*WHAT YOU ARE ASKED TO DO*
Write out the records word for word, everything from the very first line down to the line that contains "part at (1060, 1041)", including that line.
- - -
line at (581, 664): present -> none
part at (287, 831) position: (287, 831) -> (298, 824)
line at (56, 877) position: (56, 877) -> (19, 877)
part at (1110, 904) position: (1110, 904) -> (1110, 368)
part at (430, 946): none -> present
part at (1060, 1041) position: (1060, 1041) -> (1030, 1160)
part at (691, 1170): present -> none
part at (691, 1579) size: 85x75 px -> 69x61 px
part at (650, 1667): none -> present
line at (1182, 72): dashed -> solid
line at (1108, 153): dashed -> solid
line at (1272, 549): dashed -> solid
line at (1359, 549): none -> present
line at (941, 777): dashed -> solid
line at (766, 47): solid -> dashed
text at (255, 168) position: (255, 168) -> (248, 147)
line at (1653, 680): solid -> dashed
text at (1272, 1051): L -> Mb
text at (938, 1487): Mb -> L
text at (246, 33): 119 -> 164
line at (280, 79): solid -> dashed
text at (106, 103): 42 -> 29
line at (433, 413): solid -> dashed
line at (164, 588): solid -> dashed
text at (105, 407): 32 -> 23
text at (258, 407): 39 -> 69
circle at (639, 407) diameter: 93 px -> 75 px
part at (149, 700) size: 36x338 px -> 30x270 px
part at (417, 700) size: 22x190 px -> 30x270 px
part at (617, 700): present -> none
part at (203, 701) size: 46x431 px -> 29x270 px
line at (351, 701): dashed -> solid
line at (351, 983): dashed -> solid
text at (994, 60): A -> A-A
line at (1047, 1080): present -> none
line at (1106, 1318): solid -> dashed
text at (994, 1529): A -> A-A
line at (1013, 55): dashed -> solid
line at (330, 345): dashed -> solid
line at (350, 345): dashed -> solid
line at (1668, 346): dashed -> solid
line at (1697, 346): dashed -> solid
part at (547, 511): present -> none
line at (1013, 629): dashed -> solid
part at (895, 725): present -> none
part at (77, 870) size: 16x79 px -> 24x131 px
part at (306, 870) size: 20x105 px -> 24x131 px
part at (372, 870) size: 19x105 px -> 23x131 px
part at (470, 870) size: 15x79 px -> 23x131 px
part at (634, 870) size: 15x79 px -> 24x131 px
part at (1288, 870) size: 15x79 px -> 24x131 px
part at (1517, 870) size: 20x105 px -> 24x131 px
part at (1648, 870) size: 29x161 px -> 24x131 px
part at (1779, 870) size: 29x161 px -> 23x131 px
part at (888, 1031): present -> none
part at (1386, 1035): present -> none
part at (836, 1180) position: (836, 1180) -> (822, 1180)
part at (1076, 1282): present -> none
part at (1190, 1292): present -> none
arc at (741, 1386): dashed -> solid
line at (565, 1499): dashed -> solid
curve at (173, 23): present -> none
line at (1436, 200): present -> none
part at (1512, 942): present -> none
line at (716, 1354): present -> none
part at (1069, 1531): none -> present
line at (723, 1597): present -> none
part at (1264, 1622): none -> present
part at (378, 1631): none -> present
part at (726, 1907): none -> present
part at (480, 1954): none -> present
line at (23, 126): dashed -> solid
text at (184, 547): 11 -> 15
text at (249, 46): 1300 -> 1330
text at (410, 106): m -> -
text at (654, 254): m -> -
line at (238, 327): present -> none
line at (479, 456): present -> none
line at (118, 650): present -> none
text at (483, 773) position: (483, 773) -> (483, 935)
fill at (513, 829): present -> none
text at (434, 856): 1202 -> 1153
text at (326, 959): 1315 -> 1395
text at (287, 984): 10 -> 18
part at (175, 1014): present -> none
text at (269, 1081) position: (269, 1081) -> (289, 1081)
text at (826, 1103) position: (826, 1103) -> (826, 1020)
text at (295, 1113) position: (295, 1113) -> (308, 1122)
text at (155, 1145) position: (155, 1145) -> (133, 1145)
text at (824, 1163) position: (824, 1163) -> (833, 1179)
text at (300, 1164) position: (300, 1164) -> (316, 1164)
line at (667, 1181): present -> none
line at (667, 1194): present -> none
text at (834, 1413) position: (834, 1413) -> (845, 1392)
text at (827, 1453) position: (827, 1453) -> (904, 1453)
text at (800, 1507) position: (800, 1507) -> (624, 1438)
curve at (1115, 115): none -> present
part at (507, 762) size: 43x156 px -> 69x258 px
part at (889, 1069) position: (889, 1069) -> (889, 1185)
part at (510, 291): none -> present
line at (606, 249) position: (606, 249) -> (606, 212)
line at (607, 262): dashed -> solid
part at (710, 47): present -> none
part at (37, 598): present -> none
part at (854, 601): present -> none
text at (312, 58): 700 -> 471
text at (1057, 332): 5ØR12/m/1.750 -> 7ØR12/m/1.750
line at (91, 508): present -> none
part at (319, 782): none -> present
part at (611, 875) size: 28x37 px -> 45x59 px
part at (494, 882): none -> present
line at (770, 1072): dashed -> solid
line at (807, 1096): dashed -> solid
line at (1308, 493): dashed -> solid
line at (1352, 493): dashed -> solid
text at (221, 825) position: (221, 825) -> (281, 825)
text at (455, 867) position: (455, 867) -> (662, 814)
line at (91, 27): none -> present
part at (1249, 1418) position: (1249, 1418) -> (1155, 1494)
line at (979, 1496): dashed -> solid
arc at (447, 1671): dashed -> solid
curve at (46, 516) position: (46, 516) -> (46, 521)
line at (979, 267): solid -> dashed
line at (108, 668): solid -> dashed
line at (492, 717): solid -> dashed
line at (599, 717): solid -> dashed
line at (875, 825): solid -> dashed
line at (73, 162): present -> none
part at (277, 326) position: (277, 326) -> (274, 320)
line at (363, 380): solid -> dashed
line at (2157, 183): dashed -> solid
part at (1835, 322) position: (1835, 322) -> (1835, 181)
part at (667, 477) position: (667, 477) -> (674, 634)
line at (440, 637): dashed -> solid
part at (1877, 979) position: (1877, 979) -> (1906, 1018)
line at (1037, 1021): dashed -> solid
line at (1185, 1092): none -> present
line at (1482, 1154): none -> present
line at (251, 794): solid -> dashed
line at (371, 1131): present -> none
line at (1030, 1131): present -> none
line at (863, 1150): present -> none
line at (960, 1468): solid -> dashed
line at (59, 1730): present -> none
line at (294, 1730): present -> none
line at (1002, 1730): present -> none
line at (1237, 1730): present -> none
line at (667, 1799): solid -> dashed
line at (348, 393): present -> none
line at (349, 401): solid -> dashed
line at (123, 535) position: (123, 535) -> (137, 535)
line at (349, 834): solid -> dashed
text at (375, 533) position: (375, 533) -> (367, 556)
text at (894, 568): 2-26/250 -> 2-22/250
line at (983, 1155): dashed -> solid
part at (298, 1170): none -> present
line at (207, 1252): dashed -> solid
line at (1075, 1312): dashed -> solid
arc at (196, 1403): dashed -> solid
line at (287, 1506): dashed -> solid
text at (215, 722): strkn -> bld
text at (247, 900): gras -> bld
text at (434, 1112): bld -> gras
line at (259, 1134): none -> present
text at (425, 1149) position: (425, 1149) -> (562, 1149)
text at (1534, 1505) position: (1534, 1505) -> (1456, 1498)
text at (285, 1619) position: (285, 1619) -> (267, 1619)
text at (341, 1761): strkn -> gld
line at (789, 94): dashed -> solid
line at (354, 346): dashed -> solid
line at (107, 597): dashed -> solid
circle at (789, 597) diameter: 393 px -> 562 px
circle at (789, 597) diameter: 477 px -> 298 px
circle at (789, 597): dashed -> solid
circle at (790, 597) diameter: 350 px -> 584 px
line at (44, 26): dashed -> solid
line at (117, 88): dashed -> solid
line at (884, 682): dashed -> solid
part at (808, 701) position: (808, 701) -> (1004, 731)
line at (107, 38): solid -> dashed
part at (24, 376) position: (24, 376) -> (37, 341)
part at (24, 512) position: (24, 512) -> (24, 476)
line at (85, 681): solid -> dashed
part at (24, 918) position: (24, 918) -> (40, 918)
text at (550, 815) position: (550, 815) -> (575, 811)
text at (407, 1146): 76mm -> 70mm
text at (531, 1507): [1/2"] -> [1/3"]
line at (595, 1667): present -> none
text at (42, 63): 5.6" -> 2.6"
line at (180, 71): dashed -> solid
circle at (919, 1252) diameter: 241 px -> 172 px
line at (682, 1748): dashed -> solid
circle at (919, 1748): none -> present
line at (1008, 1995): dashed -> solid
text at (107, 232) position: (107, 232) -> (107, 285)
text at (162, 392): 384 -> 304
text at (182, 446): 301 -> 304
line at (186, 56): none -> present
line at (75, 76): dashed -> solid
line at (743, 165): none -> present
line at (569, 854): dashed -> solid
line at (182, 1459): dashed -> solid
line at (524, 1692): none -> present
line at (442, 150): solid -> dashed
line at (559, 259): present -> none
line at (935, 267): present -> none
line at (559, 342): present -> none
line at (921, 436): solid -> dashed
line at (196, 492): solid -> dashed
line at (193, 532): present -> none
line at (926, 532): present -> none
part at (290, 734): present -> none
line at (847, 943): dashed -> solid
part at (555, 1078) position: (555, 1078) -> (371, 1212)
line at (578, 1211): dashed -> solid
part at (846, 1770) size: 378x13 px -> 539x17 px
- - -
*WRITTEN RESPONSE*
line at (581, 664): present -> none
part at (287, 831) position: (287, 831) -> (298, 824)
line at (56, 877) position: (56, 877) -> (19, 877)
part at (1110, 904) position: (1110, 904) -> (1110, 368)
part at (430, 946): none -> present
part at (1060, 1041) position: (1060, 1041) -> (1030, 1160)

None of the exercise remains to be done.